ŞanlıUrfa yöre halkının belki asırlardır kulaktan kulağa bilgilerle kutsallık atfettiği ama arkeolojik çevrelerin ancak merhum Klaus Schmit sayesinde ilgi göstereceği ülkemizdeki bir tepenin, Göbeklitepe'nin geçmişimizdeki bir büyük gizi taşıdığı hangi dünya vatandaşının aklına gelirdi?

Merhum Schmit ve ailesi, tıpkı Komagane Krallığı'nın Nemrud dağındaki buluntularını ortaya çıkaran Amerikalı arkeolog "Dağın Kraliçesi" lakaplı Theresa Goell gibi, tam 20 yıl süreyle bu gizemin arkeolojik kanıtlarını ortaya çıkarmaya çabaladı, Klaus Schmit'in eşi Çiğdem Schmit, Prof. Dr. Klaus'un vasiyetini tamamlamak üzere kaldıkları yerden devam ediyor. Ülkemize hayatının o çok kıymetli misyonunu hediye etmiş Klaus Schmidt'i bu vesile ile saygıyla, şükranla anıyoruz.

Geçtiğimiz ay Üsküdar Belediyesi'nin işbirliği ile gerçekleştirilen Göbeklitepe Sunumuna dinleyici olarak hepimiz katıldık, ancak arkeolojik sunum bir yana, konu asıl meseleye, yani bulguların anlamlarının ortaya konmasına geldiğinde konuşmacı profillerinin alana son derece yabancı, bilimler arası tamamlayıcılık prensibinden uzak bir kesimden meydana geldiğini görerek toplantıyı yarıda kesmeye karar verdik. Sonraki kısımla ilgili yayınlanan materyallerden kararımızın nasılda isabetli olduğunu anlamış durumdayız.

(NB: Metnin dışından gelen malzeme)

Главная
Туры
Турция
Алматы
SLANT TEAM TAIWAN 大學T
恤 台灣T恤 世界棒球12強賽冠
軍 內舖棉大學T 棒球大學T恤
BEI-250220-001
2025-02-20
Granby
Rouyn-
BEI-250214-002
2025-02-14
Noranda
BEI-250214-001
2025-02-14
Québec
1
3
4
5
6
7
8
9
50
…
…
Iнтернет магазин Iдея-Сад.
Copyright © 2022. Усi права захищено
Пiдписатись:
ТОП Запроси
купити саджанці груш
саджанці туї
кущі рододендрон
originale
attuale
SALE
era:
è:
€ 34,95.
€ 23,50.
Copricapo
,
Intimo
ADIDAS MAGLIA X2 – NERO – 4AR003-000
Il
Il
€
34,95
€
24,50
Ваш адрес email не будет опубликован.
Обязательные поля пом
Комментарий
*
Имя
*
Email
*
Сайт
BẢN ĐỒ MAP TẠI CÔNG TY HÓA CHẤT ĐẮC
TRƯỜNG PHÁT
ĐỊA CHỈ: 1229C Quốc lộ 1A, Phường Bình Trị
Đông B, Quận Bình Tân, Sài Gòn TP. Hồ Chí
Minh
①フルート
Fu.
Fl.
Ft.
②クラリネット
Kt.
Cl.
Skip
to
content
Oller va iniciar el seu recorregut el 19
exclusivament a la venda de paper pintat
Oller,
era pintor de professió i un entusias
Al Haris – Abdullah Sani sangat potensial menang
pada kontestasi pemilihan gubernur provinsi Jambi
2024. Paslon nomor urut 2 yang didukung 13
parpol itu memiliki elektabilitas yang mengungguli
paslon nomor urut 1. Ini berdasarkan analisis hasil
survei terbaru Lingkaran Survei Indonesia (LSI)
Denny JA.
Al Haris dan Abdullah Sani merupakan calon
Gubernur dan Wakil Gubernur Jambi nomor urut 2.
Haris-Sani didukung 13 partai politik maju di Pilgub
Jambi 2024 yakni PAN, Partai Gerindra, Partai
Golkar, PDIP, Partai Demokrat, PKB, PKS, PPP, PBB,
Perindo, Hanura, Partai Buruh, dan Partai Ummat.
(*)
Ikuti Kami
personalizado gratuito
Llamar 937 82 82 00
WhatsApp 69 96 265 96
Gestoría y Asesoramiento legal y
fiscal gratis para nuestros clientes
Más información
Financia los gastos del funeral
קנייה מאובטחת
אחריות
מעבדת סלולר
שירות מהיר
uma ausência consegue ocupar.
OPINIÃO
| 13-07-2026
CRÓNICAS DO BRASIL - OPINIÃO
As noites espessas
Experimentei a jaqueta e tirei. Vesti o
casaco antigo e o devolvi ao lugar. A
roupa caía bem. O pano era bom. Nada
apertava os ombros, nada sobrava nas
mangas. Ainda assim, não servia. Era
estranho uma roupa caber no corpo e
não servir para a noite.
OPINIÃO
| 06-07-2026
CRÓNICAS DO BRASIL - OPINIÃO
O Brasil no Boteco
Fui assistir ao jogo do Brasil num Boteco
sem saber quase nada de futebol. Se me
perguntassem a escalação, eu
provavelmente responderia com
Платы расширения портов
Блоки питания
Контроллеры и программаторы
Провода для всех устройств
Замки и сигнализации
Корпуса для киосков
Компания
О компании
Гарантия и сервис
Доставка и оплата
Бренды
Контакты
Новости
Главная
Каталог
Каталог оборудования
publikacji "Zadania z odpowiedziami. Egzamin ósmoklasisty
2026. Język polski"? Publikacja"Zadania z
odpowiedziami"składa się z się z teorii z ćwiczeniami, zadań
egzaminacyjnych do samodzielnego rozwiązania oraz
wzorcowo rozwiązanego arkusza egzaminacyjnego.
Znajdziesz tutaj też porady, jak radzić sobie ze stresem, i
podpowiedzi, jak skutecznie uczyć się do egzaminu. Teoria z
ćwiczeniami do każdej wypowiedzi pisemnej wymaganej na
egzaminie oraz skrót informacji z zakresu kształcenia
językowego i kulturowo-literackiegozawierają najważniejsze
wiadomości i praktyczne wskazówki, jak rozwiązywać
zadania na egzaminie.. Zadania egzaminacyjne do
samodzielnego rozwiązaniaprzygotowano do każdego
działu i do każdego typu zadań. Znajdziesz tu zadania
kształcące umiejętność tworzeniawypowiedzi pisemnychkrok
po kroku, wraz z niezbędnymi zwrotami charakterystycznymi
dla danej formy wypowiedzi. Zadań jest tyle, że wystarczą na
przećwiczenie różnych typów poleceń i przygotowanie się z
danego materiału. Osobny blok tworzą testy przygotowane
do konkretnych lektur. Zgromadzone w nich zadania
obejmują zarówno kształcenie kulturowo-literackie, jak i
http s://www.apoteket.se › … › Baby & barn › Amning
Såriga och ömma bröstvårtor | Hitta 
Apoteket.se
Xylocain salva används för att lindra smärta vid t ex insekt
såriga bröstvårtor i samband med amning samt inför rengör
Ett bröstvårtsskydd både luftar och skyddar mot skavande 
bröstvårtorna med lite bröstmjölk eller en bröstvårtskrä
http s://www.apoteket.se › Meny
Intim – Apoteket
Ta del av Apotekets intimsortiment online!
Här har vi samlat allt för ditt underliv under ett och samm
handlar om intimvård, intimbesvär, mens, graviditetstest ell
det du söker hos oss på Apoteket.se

Göktuğ Halis, yıllardır yürüttüğü disiplinerarası araştırmalar bağlamında bu konuyu özel olarak çalışmak istediğini belirterek bizlerden bir odaklanma izni istedi, o iznin "ülkemizin ve dünyanın kültürel tarihinin çıkarı" olduğunu söyledik kendisine,  Göktuğ Halis, konuyla ilgili yaklaşık 10 yıllık zahmetli çalışmalarına 2,5 ayını daha ilave etti, sonuçta ortaya söyleyebileceklerimizin özeti olan bir kitapçık hacmi çıktı...

Binlerce yıl öncesinden bize varlıkları, hissedişleri, inançları, sanatsal, sembolik algılarını miras bırakmış uzak atalarımızın anlatmak istediklerini günümüzün diline çevirme çabasına nacizane bir katkımız bile olmuş olsa bundan sevinç duyarız...

Göbeklitepe çalışmamızın toplantısını Nisan sonu olarak planlıyoruz, görüşlerimizin konuya ilgi duyan çevrelere ulaştırılması konusunda da bazı adımlar atıyoruz, onlarca Üniversitenin ilgili bölümlerine davetiye çıkarıyoruz, buyursunlar, suskunluk cehaletin, belirsizliğin ve gizemciliğin kara kapısıdır, bilimsel temellere dayanan eleştiri ise bizi hep memnun edecektir.

Her orijinal fikir, bu konuda her çaba bir sancılı doğumdur, ancak doğum bir kez gerçekleştiğinde eser artık kainata aittir...

Değerli dostlarımızı aramızda görmekten kıvanç duyacağız.